> TASK STATEMENT
Pull every line containing "módulo" out of the material below.

> INFORMATION GIVEN
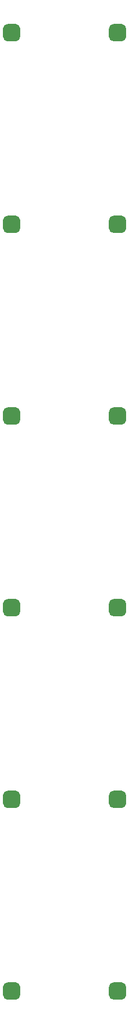
<source format=gbp>
G04 #@! TF.GenerationSoftware,KiCad,Pcbnew,6.0.2+dfsg-1*
G04 #@! TF.CreationDate,2022-10-15T22:16:15-06:00*
G04 #@! TF.ProjectId,ckt-dingdong-spk-array,636b742d-6469-46e6-9764-6f6e672d7370,rev?*
G04 #@! TF.SameCoordinates,Original*
G04 #@! TF.FileFunction,Paste,Bot*
G04 #@! TF.FilePolarity,Positive*
%FSLAX46Y46*%
G04 Gerber Fmt 4.6, Leading zero omitted, Abs format (unit mm)*
G04 Created by KiCad (PCBNEW 6.0.2+dfsg-1) date 2022-10-15 22:16:15*
%MOMM*%
%LPD*%
G01*
G04 APERTURE LIST*
G04 APERTURE END LIST*
G36*
G01*
X44320000Y-54845000D02*
X44320000Y-56095000D01*
G75*
G02*
X43695000Y-56720000I-625000J0D01*
G01*
X42445000Y-56720000D01*
G75*
G02*
X41820000Y-56095000I0J625000D01*
G01*
X41820000Y-54845000D01*
G75*
G02*
X42445000Y-54220000I625000J0D01*
G01*
X43695000Y-54220000D01*
G75*
G02*
X44320000Y-54845000I0J-625000D01*
G01*
G37*
G36*
G01*
X28820000Y-54845000D02*
X28820000Y-56095000D01*
G75*
G02*
X28195000Y-56720000I-625000J0D01*
G01*
X26945000Y-56720000D01*
G75*
G02*
X26320000Y-56095000I0J625000D01*
G01*
X26320000Y-54845000D01*
G75*
G02*
X26945000Y-54220000I625000J0D01*
G01*
X28195000Y-54220000D01*
G75*
G02*
X28820000Y-54845000I0J-625000D01*
G01*
G37*
G36*
G01*
X44320000Y-110725000D02*
X44320000Y-111975000D01*
G75*
G02*
X43695000Y-112600000I-625000J0D01*
G01*
X42445000Y-112600000D01*
G75*
G02*
X41820000Y-111975000I0J625000D01*
G01*
X41820000Y-110725000D01*
G75*
G02*
X42445000Y-110100000I625000J0D01*
G01*
X43695000Y-110100000D01*
G75*
G02*
X44320000Y-110725000I0J-625000D01*
G01*
G37*
G36*
G01*
X28820000Y-110725000D02*
X28820000Y-111975000D01*
G75*
G02*
X28195000Y-112600000I-625000J0D01*
G01*
X26945000Y-112600000D01*
G75*
G02*
X26320000Y-111975000I0J625000D01*
G01*
X26320000Y-110725000D01*
G75*
G02*
X26945000Y-110100000I625000J0D01*
G01*
X28195000Y-110100000D01*
G75*
G02*
X28820000Y-110725000I0J-625000D01*
G01*
G37*
G36*
G01*
X44320000Y-166605000D02*
X44320000Y-167855000D01*
G75*
G02*
X43695000Y-168480000I-625000J0D01*
G01*
X42445000Y-168480000D01*
G75*
G02*
X41820000Y-167855000I0J625000D01*
G01*
X41820000Y-166605000D01*
G75*
G02*
X42445000Y-165980000I625000J0D01*
G01*
X43695000Y-165980000D01*
G75*
G02*
X44320000Y-166605000I0J-625000D01*
G01*
G37*
G36*
G01*
X28820000Y-166605000D02*
X28820000Y-167855000D01*
G75*
G02*
X28195000Y-168480000I-625000J0D01*
G01*
X26945000Y-168480000D01*
G75*
G02*
X26320000Y-167855000I0J625000D01*
G01*
X26320000Y-166605000D01*
G75*
G02*
X26945000Y-165980000I625000J0D01*
G01*
X28195000Y-165980000D01*
G75*
G02*
X28820000Y-166605000I0J-625000D01*
G01*
G37*
G36*
G01*
X44320000Y-26905000D02*
X44320000Y-28155000D01*
G75*
G02*
X43695000Y-28780000I-625000J0D01*
G01*
X42445000Y-28780000D01*
G75*
G02*
X41820000Y-28155000I0J625000D01*
G01*
X41820000Y-26905000D01*
G75*
G02*
X42445000Y-26280000I625000J0D01*
G01*
X43695000Y-26280000D01*
G75*
G02*
X44320000Y-26905000I0J-625000D01*
G01*
G37*
G36*
G01*
X28820000Y-26905000D02*
X28820000Y-28155000D01*
G75*
G02*
X28195000Y-28780000I-625000J0D01*
G01*
X26945000Y-28780000D01*
G75*
G02*
X26320000Y-28155000I0J625000D01*
G01*
X26320000Y-26905000D01*
G75*
G02*
X26945000Y-26280000I625000J0D01*
G01*
X28195000Y-26280000D01*
G75*
G02*
X28820000Y-26905000I0J-625000D01*
G01*
G37*
G36*
G01*
X44320000Y-138665000D02*
X44320000Y-139915000D01*
G75*
G02*
X43695000Y-140540000I-625000J0D01*
G01*
X42445000Y-140540000D01*
G75*
G02*
X41820000Y-139915000I0J625000D01*
G01*
X41820000Y-138665000D01*
G75*
G02*
X42445000Y-138040000I625000J0D01*
G01*
X43695000Y-138040000D01*
G75*
G02*
X44320000Y-138665000I0J-625000D01*
G01*
G37*
G36*
G01*
X28820000Y-138665000D02*
X28820000Y-139915000D01*
G75*
G02*
X28195000Y-140540000I-625000J0D01*
G01*
X26945000Y-140540000D01*
G75*
G02*
X26320000Y-139915000I0J625000D01*
G01*
X26320000Y-138665000D01*
G75*
G02*
X26945000Y-138040000I625000J0D01*
G01*
X28195000Y-138040000D01*
G75*
G02*
X28820000Y-138665000I0J-625000D01*
G01*
G37*
G36*
G01*
X44320000Y-82785000D02*
X44320000Y-84035000D01*
G75*
G02*
X43695000Y-84660000I-625000J0D01*
G01*
X42445000Y-84660000D01*
G75*
G02*
X41820000Y-84035000I0J625000D01*
G01*
X41820000Y-82785000D01*
G75*
G02*
X42445000Y-82160000I625000J0D01*
G01*
X43695000Y-82160000D01*
G75*
G02*
X44320000Y-82785000I0J-625000D01*
G01*
G37*
G36*
G01*
X28820000Y-82785000D02*
X28820000Y-84035000D01*
G75*
G02*
X28195000Y-84660000I-625000J0D01*
G01*
X26945000Y-84660000D01*
G75*
G02*
X26320000Y-84035000I0J625000D01*
G01*
X26320000Y-82785000D01*
G75*
G02*
X26945000Y-82160000I625000J0D01*
G01*
X28195000Y-82160000D01*
G75*
G02*
X28820000Y-82785000I0J-625000D01*
G01*
G37*
M02*

</source>
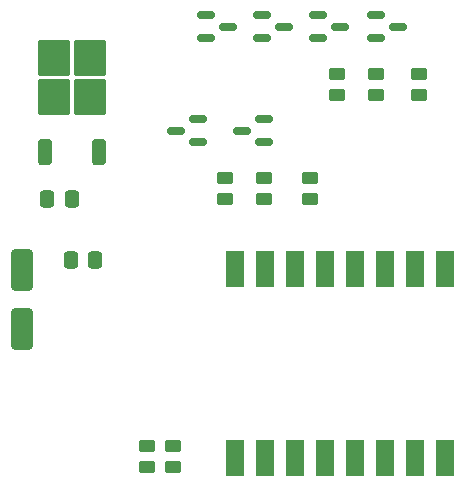
<source format=gtp>
G04 #@! TF.GenerationSoftware,KiCad,Pcbnew,9.0.0*
G04 #@! TF.CreationDate,2025-03-14T10:33:54+00:00*
G04 #@! TF.ProjectId,paxtogeddon-pcb,70617874-6f67-4656-9464-6f6e2d706362,rev?*
G04 #@! TF.SameCoordinates,Original*
G04 #@! TF.FileFunction,Paste,Top*
G04 #@! TF.FilePolarity,Positive*
%FSLAX46Y46*%
G04 Gerber Fmt 4.6, Leading zero omitted, Abs format (unit mm)*
G04 Created by KiCad (PCBNEW 9.0.0) date 2025-03-14 10:33:54*
%MOMM*%
%LPD*%
G01*
G04 APERTURE LIST*
G04 Aperture macros list*
%AMRoundRect*
0 Rectangle with rounded corners*
0 $1 Rounding radius*
0 $2 $3 $4 $5 $6 $7 $8 $9 X,Y pos of 4 corners*
0 Add a 4 corners polygon primitive as box body*
4,1,4,$2,$3,$4,$5,$6,$7,$8,$9,$2,$3,0*
0 Add four circle primitives for the rounded corners*
1,1,$1+$1,$2,$3*
1,1,$1+$1,$4,$5*
1,1,$1+$1,$6,$7*
1,1,$1+$1,$8,$9*
0 Add four rect primitives between the rounded corners*
20,1,$1+$1,$2,$3,$4,$5,0*
20,1,$1+$1,$4,$5,$6,$7,0*
20,1,$1+$1,$6,$7,$8,$9,0*
20,1,$1+$1,$8,$9,$2,$3,0*%
G04 Aperture macros list end*
%ADD10RoundRect,0.250000X0.350000X-0.850000X0.350000X0.850000X-0.350000X0.850000X-0.350000X-0.850000X0*%
%ADD11RoundRect,0.250000X1.125000X-1.275000X1.125000X1.275000X-1.125000X1.275000X-1.125000X-1.275000X0*%
%ADD12RoundRect,0.250000X-0.650000X1.500000X-0.650000X-1.500000X0.650000X-1.500000X0.650000X1.500000X0*%
%ADD13RoundRect,0.250000X0.450000X-0.262500X0.450000X0.262500X-0.450000X0.262500X-0.450000X-0.262500X0*%
%ADD14RoundRect,0.250000X-0.450000X0.262500X-0.450000X-0.262500X0.450000X-0.262500X0.450000X0.262500X0*%
%ADD15RoundRect,0.150000X0.587500X0.150000X-0.587500X0.150000X-0.587500X-0.150000X0.587500X-0.150000X0*%
%ADD16RoundRect,0.150000X-0.587500X-0.150000X0.587500X-0.150000X0.587500X0.150000X-0.587500X0.150000X0*%
%ADD17RoundRect,0.250000X-0.337500X-0.475000X0.337500X-0.475000X0.337500X0.475000X-0.337500X0.475000X0*%
%ADD18RoundRect,0.250000X0.337500X0.475000X-0.337500X0.475000X-0.337500X-0.475000X0.337500X-0.475000X0*%
%ADD19R,1.524000X3.025000*%
G04 APERTURE END LIST*
D10*
X37392500Y-52100000D03*
D11*
X38147500Y-47475000D03*
X41197500Y-47475000D03*
X38147500Y-44125000D03*
X41197500Y-44125000D03*
D10*
X41952500Y-52100000D03*
D12*
X35400000Y-67100000D03*
X35400000Y-62100000D03*
D13*
X69000000Y-45487500D03*
X69000000Y-47312500D03*
X65400000Y-45487500D03*
X65400000Y-47312500D03*
X62100000Y-45487500D03*
X62100000Y-47312500D03*
X59800000Y-54287500D03*
X59800000Y-56112500D03*
D14*
X48200000Y-76987500D03*
X48200000Y-78812500D03*
D15*
X55937500Y-51250000D03*
X55937500Y-49350000D03*
X54062500Y-50300000D03*
D16*
X50962500Y-40550000D03*
X50962500Y-42450000D03*
X52837500Y-41500000D03*
X65362500Y-40550000D03*
X65362500Y-42450000D03*
X67237500Y-41500000D03*
D15*
X50337500Y-51250000D03*
X50337500Y-49350000D03*
X48462500Y-50300000D03*
D16*
X55762500Y-40550000D03*
X55762500Y-42450000D03*
X57637500Y-41500000D03*
D13*
X52600000Y-56112500D03*
X52600000Y-54287500D03*
D16*
X60462500Y-40550000D03*
X60462500Y-42450000D03*
X62337500Y-41500000D03*
D14*
X46000000Y-76975000D03*
X46000000Y-78800000D03*
D13*
X55900000Y-56112500D03*
X55900000Y-54287500D03*
D17*
X37562500Y-56100000D03*
X39637500Y-56100000D03*
D18*
X41637500Y-61300000D03*
X39562500Y-61300000D03*
D19*
X53470000Y-77985000D03*
X56010000Y-77985000D03*
X58550000Y-77985000D03*
X61090000Y-77985000D03*
X66170000Y-77985000D03*
X63630000Y-77985000D03*
X71250000Y-62015000D03*
X71250000Y-77985000D03*
X68710000Y-62015000D03*
X66170000Y-62015000D03*
X63630000Y-62015000D03*
X61090000Y-62015000D03*
X58550000Y-62015000D03*
X56010000Y-62015000D03*
X53470000Y-62015000D03*
X68710000Y-77985000D03*
M02*

</source>
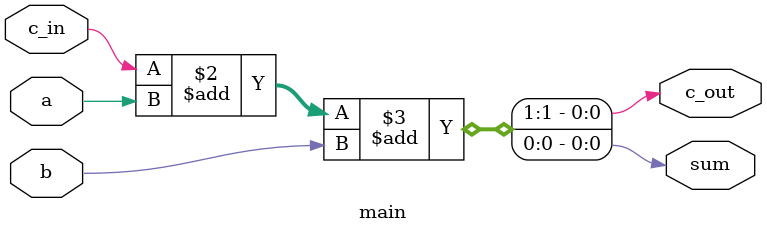
<source format=v>
module main(c_in, a, b, sum, c_out);
input c_in, a, b;
output reg sum, c_out;

always@(*)
begin
	{c_out, sum}=c_in + a + b;
end
endmodule
</source>
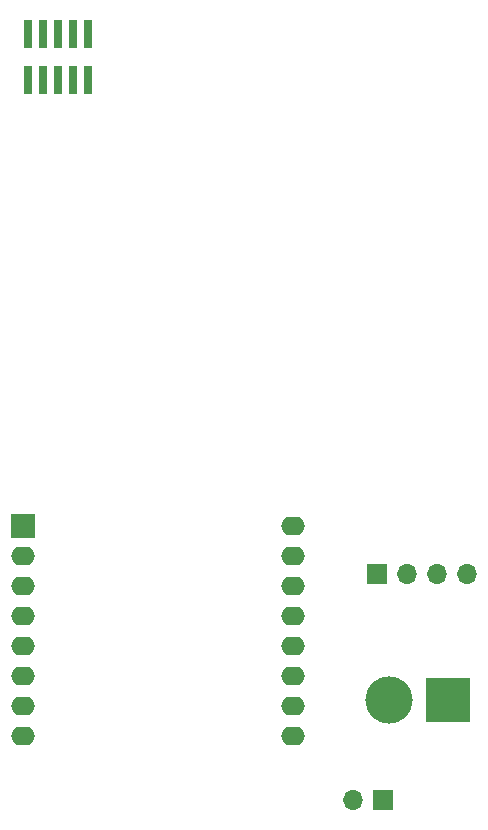
<source format=gbr>
%TF.GenerationSoftware,KiCad,Pcbnew,6.0.6-1.fc36*%
%TF.CreationDate,2022-07-27T02:29:56+02:00*%
%TF.ProjectId,breakout board,62726561-6b6f-4757-9420-626f6172642e,rev?*%
%TF.SameCoordinates,Original*%
%TF.FileFunction,Soldermask,Top*%
%TF.FilePolarity,Negative*%
%FSLAX46Y46*%
G04 Gerber Fmt 4.6, Leading zero omitted, Abs format (unit mm)*
G04 Created by KiCad (PCBNEW 6.0.6-1.fc36) date 2022-07-27 02:29:56*
%MOMM*%
%LPD*%
G01*
G04 APERTURE LIST*
%ADD10O,1.700000X1.700000*%
%ADD11R,1.700000X1.700000*%
%ADD12R,2.000000X2.000000*%
%ADD13O,2.000000X1.600000*%
%ADD14R,3.800000X3.800000*%
%ADD15C,4.000000*%
%ADD16R,0.740000X2.400000*%
G04 APERTURE END LIST*
D10*
%TO.C,J2*%
X137090000Y-91310000D03*
X134550000Y-91310000D03*
X132010000Y-91310000D03*
D11*
X129470000Y-91310000D03*
%TD*%
D12*
%TO.C,U1*%
X99555000Y-87270000D03*
D13*
X99555000Y-89810000D03*
X99555000Y-92350000D03*
X99555000Y-94890000D03*
X99555000Y-97430000D03*
X99555000Y-99970000D03*
X99555000Y-102510000D03*
X99555000Y-105050000D03*
X122415000Y-105050000D03*
X122415000Y-102510000D03*
X122415000Y-99970000D03*
X122415000Y-97430000D03*
X122415000Y-94890000D03*
X122415000Y-92350000D03*
X122415000Y-89810000D03*
X122415000Y-87270000D03*
%TD*%
D11*
%TO.C,J4*%
X130000000Y-110500000D03*
D10*
X127460000Y-110500000D03*
%TD*%
D14*
%TO.C,J3*%
X135500000Y-102000000D03*
D15*
X130500000Y-102000000D03*
%TD*%
D16*
%TO.C,J1*%
X105000000Y-49500000D03*
X105000000Y-45600000D03*
X103730000Y-49500000D03*
X103730000Y-45600000D03*
X102460000Y-49500000D03*
X102460000Y-45600000D03*
X101190000Y-49500000D03*
X101190000Y-45600000D03*
X99920000Y-49500000D03*
X99920000Y-45600000D03*
%TD*%
M02*

</source>
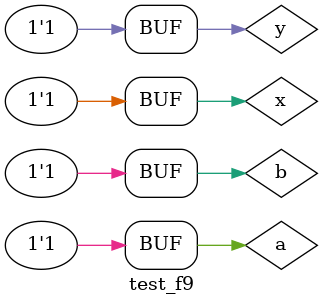
<source format=v>
/*
 Guia_0504.v
 810862 - Vitor Lucio de Oliveira
*/

module f9 (output s, input a, input b);
  // Definir dados locais
  wire not_a, and_out, not_and_out;

  // Descrever por portas NAND
  nand NAND1 (not_a, a, a);
  nand NAND2 (and_out, not_a, b);
  nand NAND3 (not_and_out, and_out, and_out);
  nand NAND4 (s, not_and_out, not_and_out);
  
endmodule // f9

module test_f9;
  // Definir dados
  reg x;
  reg y;
  wire a, b;
  wire s;

  // Instanciar o módulo
  f9 modulo (s, x, y);

  // Parte principal
  initial begin : main
    $display("Guia_0504 - Vitor Lucio de Oliveira - 810862");
    $display("Test module");
    $display(" x y a b s");
    
    // Projetar testes do módulo
    $monitor("%4b %4b %4b %4b %4b", x, y, a, b, s);
    
    // Teste 1: a = 0, b = 0
    x = 1'b0; y = 1'b0;
    #1 a = 1'b0; b = 1'b0;
    
    // Teste 2: a = 0, b = 1
    x = 1'b0; y = 1'b1;
    #1 a = 1'b0; b = 1'b1;
    
    // Teste 3: a = 1, b = 0
    x = 1'b1; y = 1'b0;
    #1 a = 1'b1; b = 1'b0;
    
    // Teste 4: a = 1, b = 1
    x = 1'b1; y = 1'b1;
    #1 a = 1'b1; b = 1'b1;
  end
endmodule // test_f9

</source>
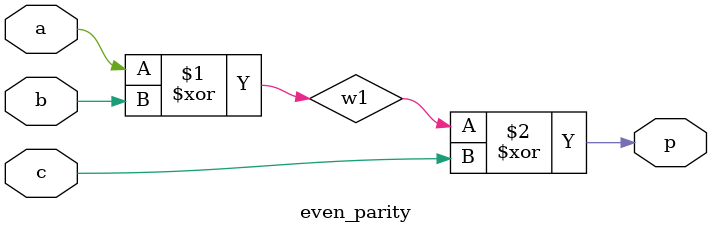
<source format=v>
`timescale 1ns / 1ps
module even_parity(
    input a,
    input b,
    input c,
    output p
    );
// this ciruit is 3 bit parity checker circuit
 wire w1;
 xor (w1, a,b);
 xor (p, w1, c);
 

endmodule

</source>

> FINISHED TASK
  // Instanciar o módulo
    // Projetar testes do módulo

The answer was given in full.